Two new works have been commissioned to mark the ten-year anniversary of the September 11th terrorist attacks in New York.
They will aim to reflect the tragedy of the event of one decade ago, highlight the emotions of the events that have taken place since and illuminate what the future might hold for those affected.
First to be premiered is Not in Our Time by composer Richard Blackford. The work will be performed at the climax of two concerts, the Cheltenham Festival on September 11th and the Lighthouse in Poole on September 13th.
It has been commissioned by the Bournemouth Symphony Chorus and explores the theme of war declared in the name of religion. The piece uses at its focal point speeches from presidents George Bush and Barack Obama, as well as 11th century texts of the First Crusade.
Blackford said of the work ahead of its premiere: “Perhaps it’s through poetry and song that we can look unflinchingly at this tragedy of our time and offer some hope of reconciliation for the next generation.”
The special Cheltenham Festival event will feature solos from tenor Paul Nilon and baritone Stephen Gadd and will be conducted by Gavin Carr.
On September 30th, John Corigliano’s One Sweet Morning will receive its world premiere at Avery Fisher Hall in New York. It will be performed by the New York Philharmonic and conducted by Alan Gilbert, with Mezzo-Soprano Stephanie Blythe.
Composer Corigliano explained his apprehensions about the idea of composing a piece for 9/11.

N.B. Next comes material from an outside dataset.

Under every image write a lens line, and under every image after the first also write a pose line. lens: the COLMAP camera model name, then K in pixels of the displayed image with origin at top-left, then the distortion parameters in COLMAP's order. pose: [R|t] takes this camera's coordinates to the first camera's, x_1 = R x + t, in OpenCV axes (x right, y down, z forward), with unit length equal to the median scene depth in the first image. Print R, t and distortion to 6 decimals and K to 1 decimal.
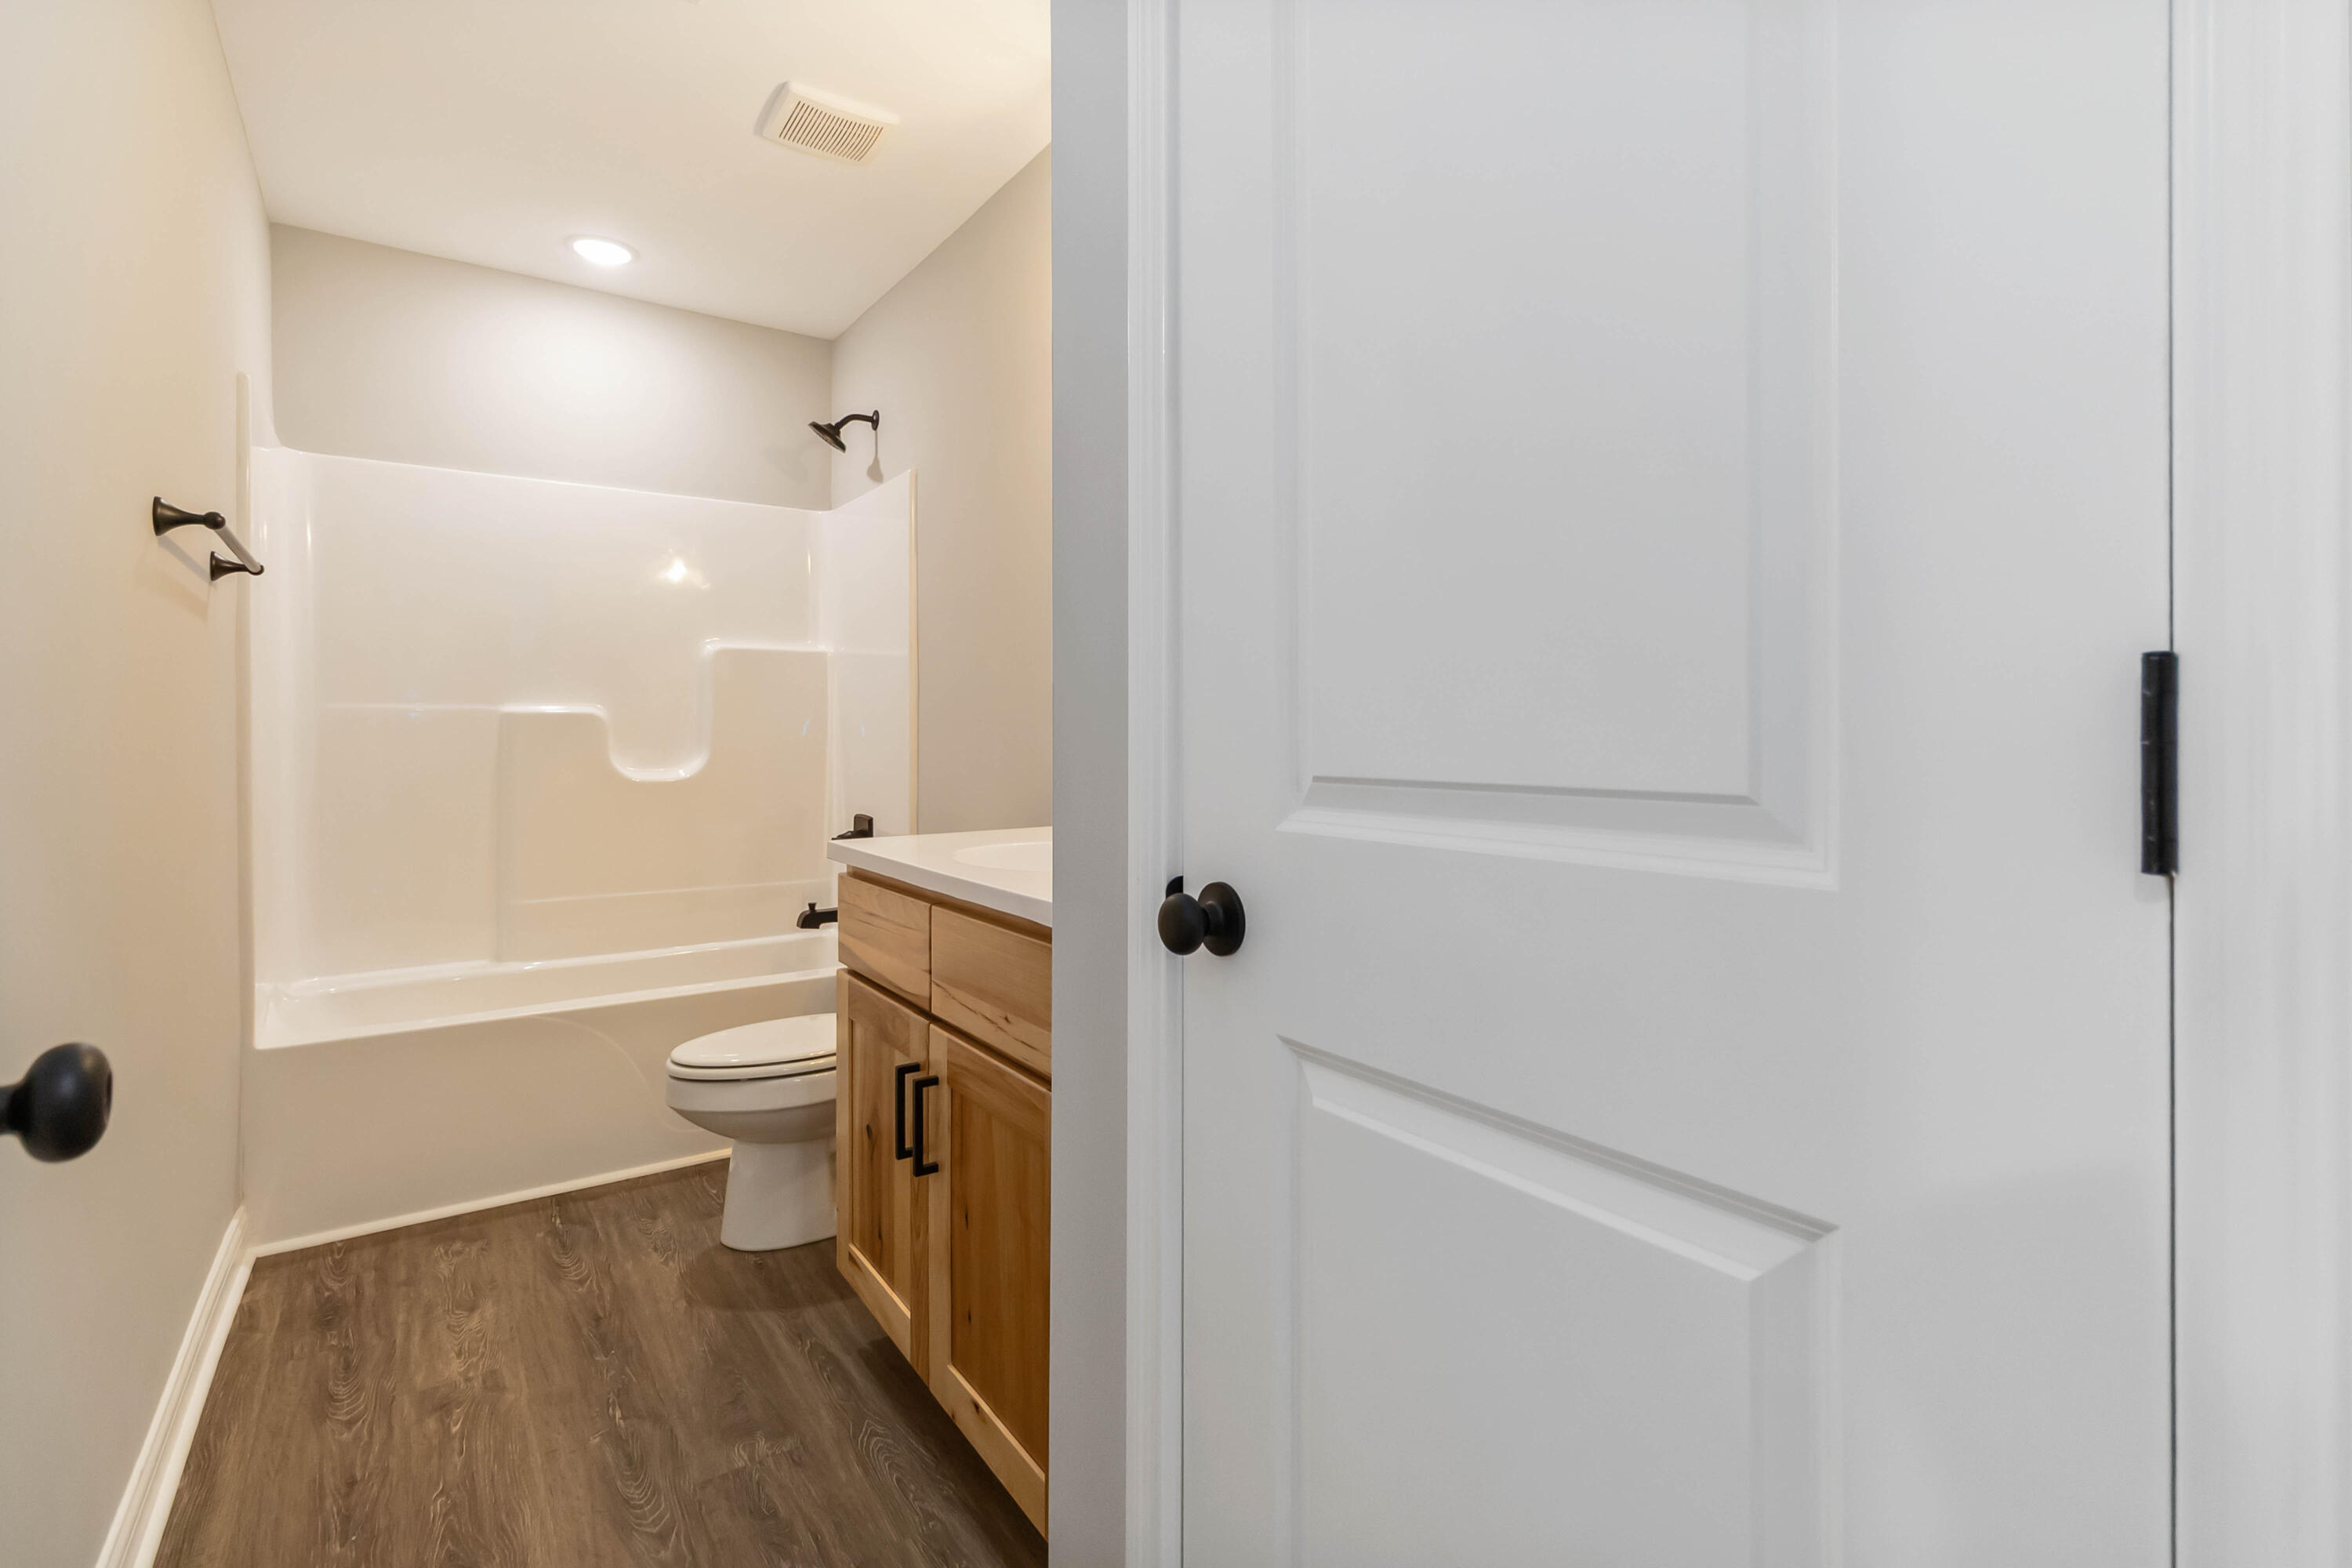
lens RADIAL K [[1092.6, 0, 1191.2], [0, 1092.6, 735.2], [0, 0, 1]] dist [-0.002260, 0.000902]
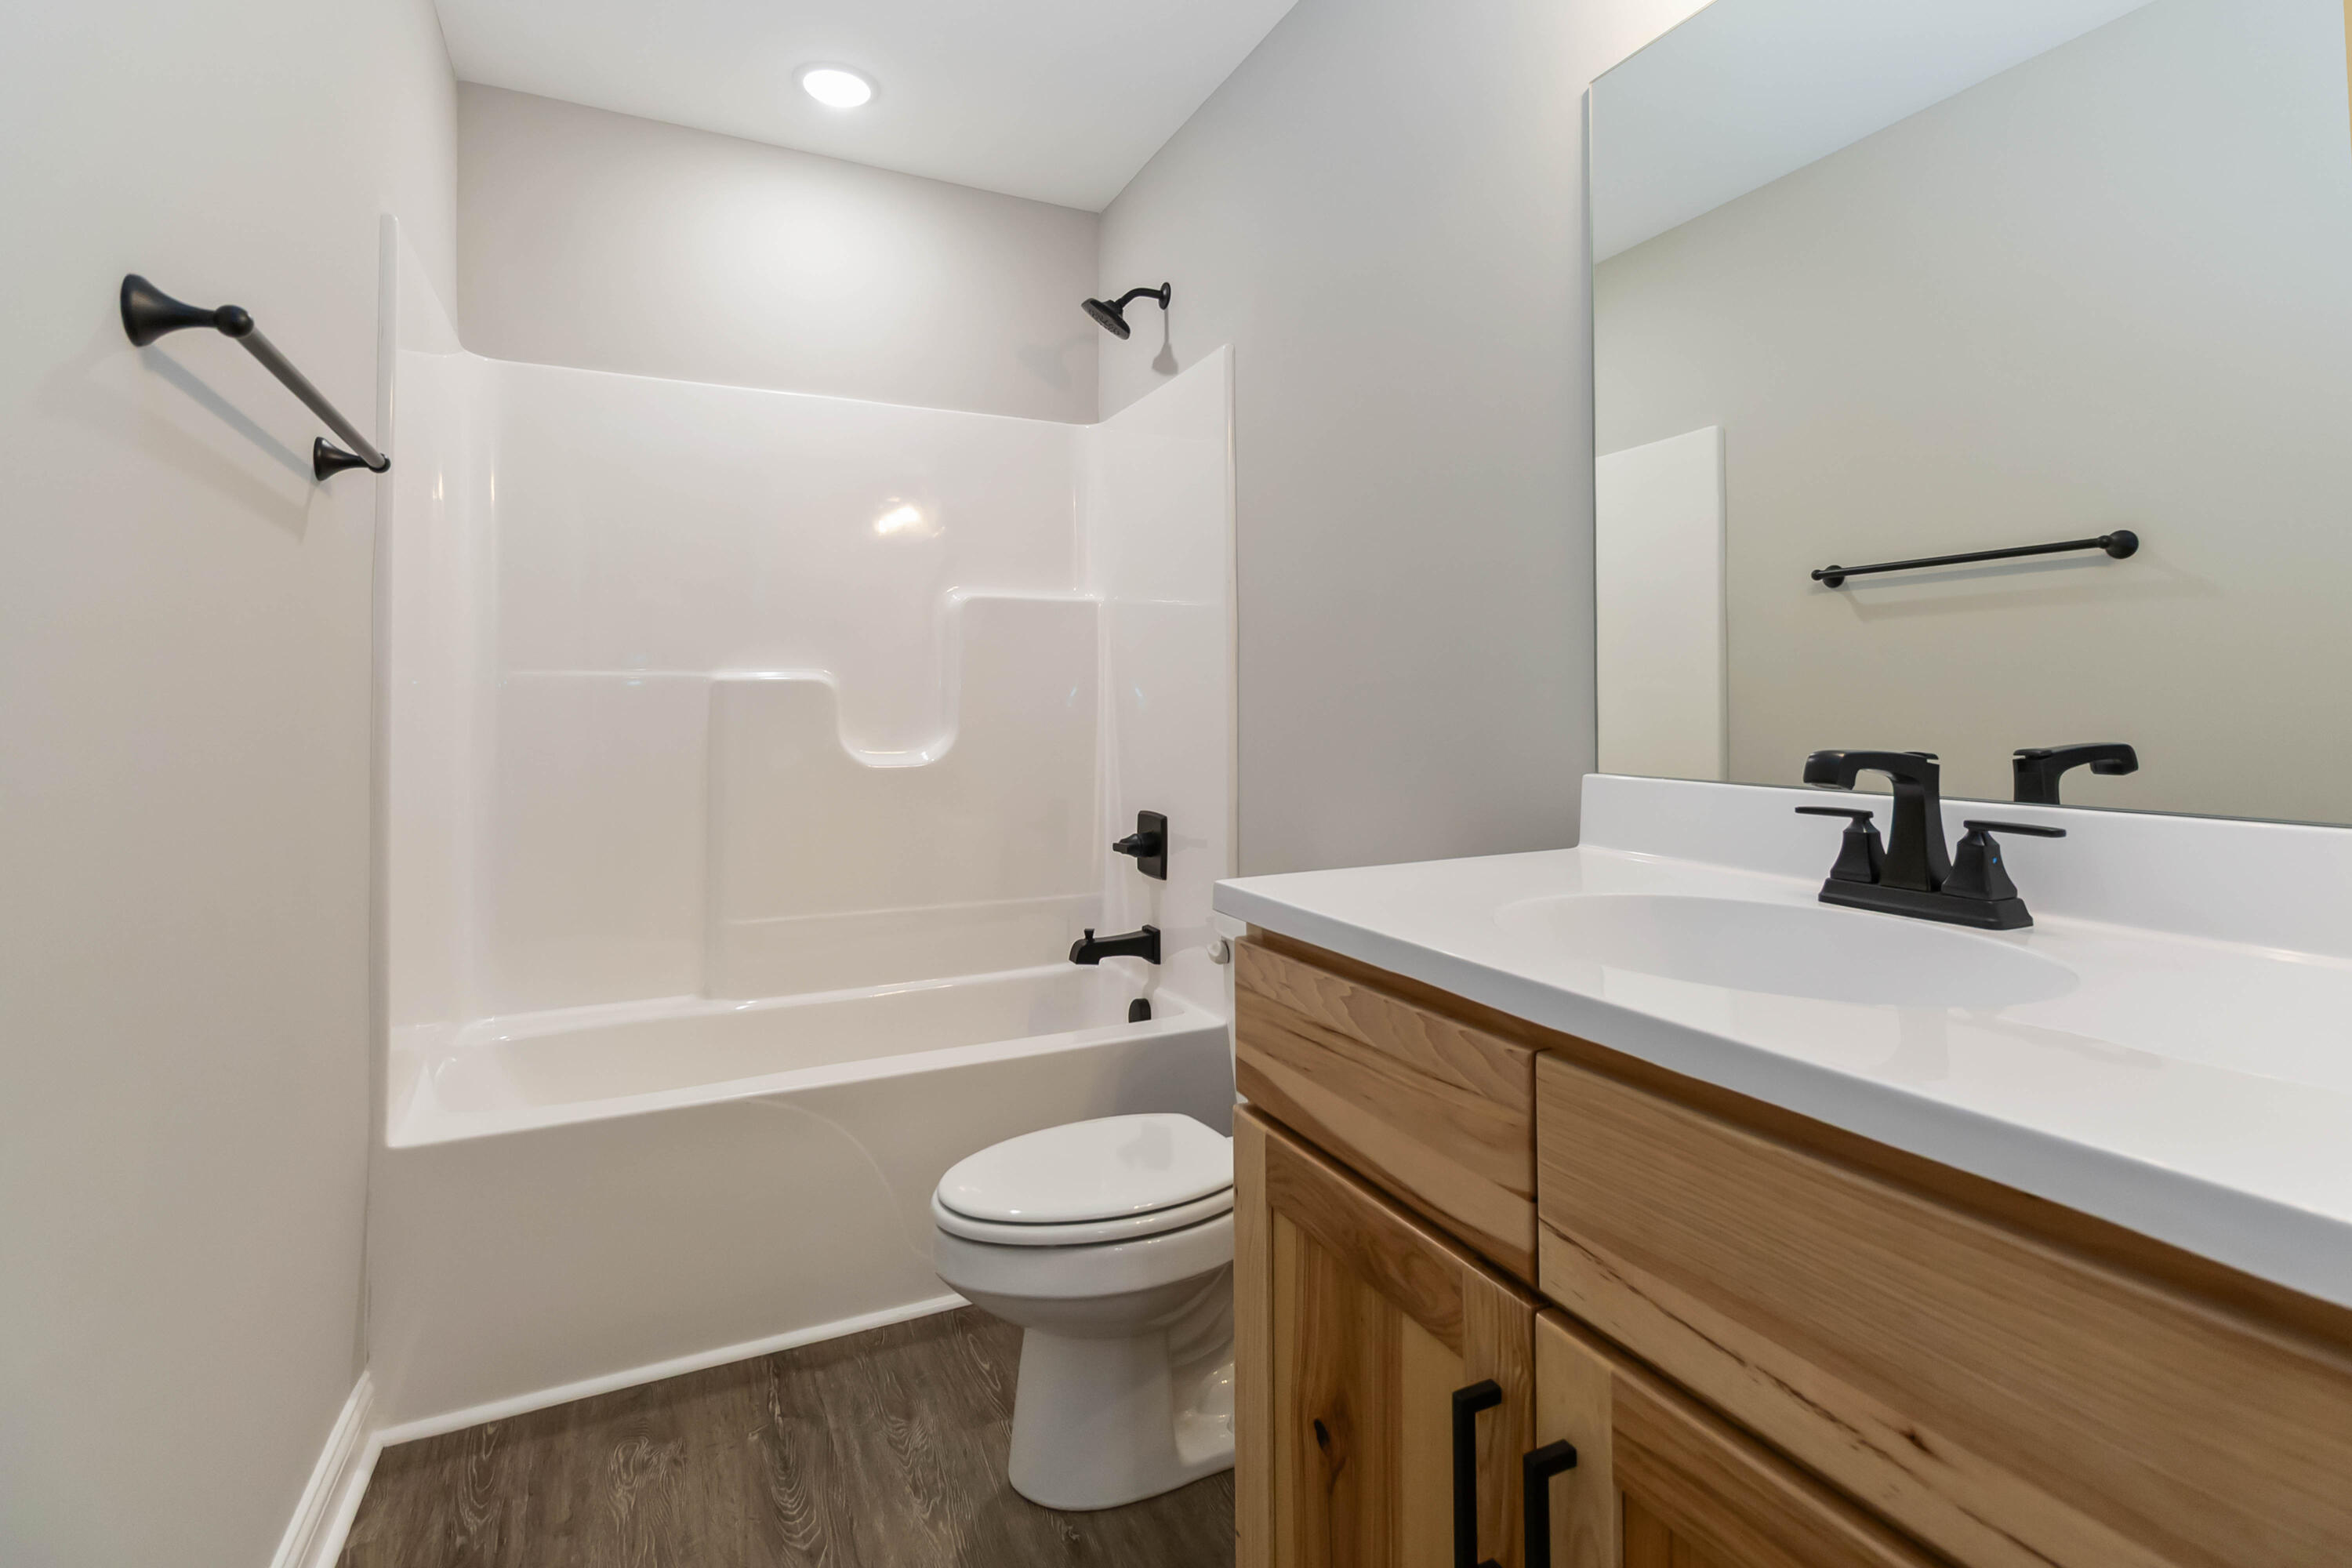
lens RADIAL K [[1088.1, 0, 1183.5], [0, 1088.1, 669.2], [0, 0, 1]] dist [-0.000638, 0.000012]
pose [[0.987112, -0.012497, -0.159540, -0.223204], [0.006386, 0.999228, -0.038757, 0.004974], [0.159901, 0.037239, 0.986430, 0.365299]]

“How can one hear music of any dramatic surges without imagining these events accompanying the music – or vice versa?” he said.
“Inevitably, the piece would become a tone poem of that unimaginable day – something I never intended and did not want.”
He explained that he chose four poems from different age and countries to show that 9/11 was not just about one day but has continued over the decade and the piece ends with the dream of a world without war.